** Task item A **
In the jextract thread, what name was the shared library .so manually renamed to?
** Task item B **
Retype the passage of the jextract thread from "i have successfully" to "can be closed.".

JasonFengJ9 commented 1 month ago

i have successfully built and run jextract on AIX (and Linux) for customer (Finanz Informatik).

@zl-wang is there any OpenJ9 change involved? Do we still need this issue for further investigation?

zl-wang commented 1 month ago

no, i don't need to change anything in OpenJ9. If this issue was opened for the purpose of building jextract on AIX, i think it is better to be in jextract repository (in order to change the gradle script). otherwise, it can be closed.

JasonFengJ9 commented 1 month ago

Thanks @zl-wang this issue was opened for OpenJ9 support of AIX jextract, since it can be addressed with the build script changes, closing it here.

github-actions[bot] commented 1 month ago

Issue Number: 19930 Status: Closed Actual Components: comp:vm, project:panama, os:aix Actual Assignees: No one :( PR Assignees: No one :(

JasonFengJ9 commented 1 month ago

If this issue was opened for the purpose of building jextract on AIX, i think it is better to be in jextract repository (in order to change the gradle script).

Chatted with @zl-wang, the shared library .so was extracted from the archive file, and renamed to libclang.so manually. Will propose a script change at https://github.com/openjdk/jextract.

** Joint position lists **
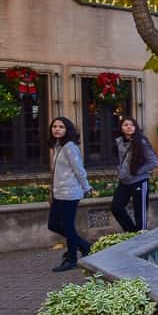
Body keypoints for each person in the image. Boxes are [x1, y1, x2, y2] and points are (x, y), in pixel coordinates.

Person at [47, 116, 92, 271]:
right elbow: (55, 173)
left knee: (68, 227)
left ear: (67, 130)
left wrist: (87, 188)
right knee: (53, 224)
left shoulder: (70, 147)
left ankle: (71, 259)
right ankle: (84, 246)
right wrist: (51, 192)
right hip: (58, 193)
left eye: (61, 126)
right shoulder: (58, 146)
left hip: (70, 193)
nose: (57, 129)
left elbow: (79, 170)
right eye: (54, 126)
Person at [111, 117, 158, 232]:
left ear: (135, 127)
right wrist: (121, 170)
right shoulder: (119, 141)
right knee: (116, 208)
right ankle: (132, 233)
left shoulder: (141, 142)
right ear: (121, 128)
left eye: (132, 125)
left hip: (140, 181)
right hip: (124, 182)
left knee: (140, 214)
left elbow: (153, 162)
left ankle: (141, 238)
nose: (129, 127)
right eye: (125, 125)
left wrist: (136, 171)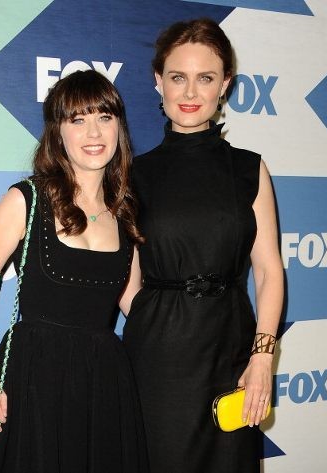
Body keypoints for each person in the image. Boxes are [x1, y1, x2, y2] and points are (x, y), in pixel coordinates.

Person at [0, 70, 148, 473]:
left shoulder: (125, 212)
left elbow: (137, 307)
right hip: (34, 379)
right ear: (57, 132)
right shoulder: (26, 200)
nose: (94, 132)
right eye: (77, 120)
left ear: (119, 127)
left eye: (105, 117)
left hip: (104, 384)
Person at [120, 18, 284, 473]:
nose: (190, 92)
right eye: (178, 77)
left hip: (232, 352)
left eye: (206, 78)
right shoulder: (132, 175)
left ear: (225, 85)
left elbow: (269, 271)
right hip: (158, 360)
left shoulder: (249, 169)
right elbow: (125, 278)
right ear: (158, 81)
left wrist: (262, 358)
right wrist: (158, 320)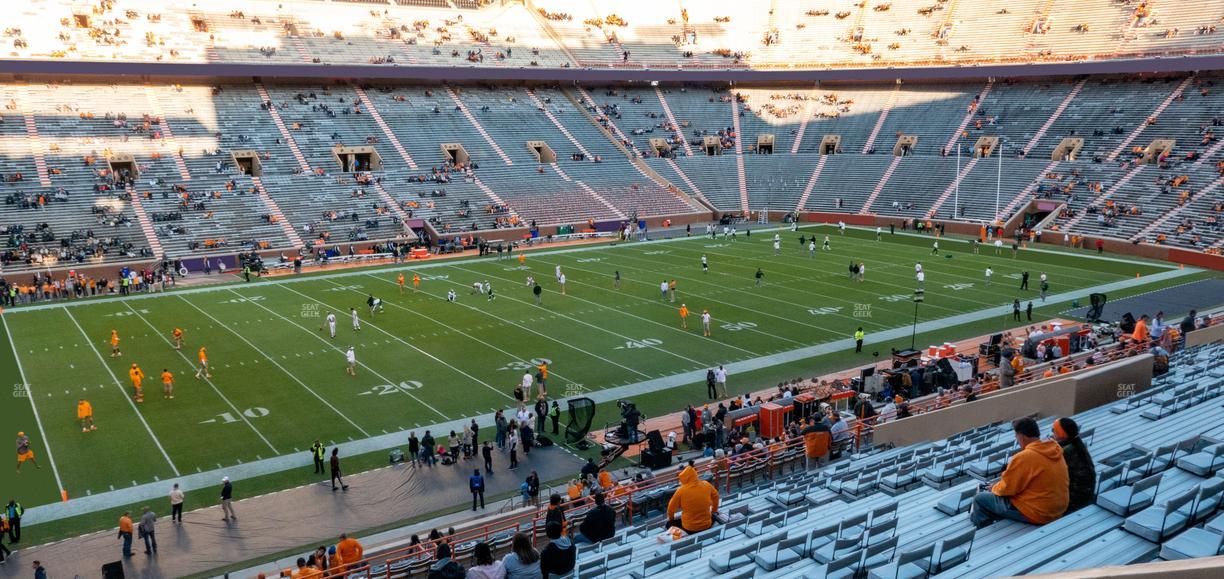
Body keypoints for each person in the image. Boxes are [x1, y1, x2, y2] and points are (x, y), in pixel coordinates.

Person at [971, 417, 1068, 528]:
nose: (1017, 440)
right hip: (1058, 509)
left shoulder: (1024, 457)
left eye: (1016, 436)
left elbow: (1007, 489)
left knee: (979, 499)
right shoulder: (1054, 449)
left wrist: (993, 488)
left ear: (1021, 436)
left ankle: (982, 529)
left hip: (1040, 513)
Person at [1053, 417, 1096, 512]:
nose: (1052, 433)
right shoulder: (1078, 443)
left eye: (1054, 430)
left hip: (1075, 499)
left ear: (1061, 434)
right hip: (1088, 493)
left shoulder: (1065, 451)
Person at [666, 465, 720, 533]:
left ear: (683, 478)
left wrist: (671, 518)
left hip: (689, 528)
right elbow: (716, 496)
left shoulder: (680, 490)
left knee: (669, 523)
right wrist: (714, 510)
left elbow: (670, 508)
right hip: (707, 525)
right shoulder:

** Task answer A **
libclang.so

** Task answer B **
i have successfully built and run jextract on AIX (and Linux) for customer (Finanz Informatik).

@zl-wang is there any OpenJ9 change involved? Do we still need this issue for further investigation?

zl-wang commented 1 month ago

no, i don't need to change anything in OpenJ9. If this issue was opened for the purpose of building jextract on AIX, i think it is better to be in jextract repository (in order to change the gradle script). otherwise, it can be closed.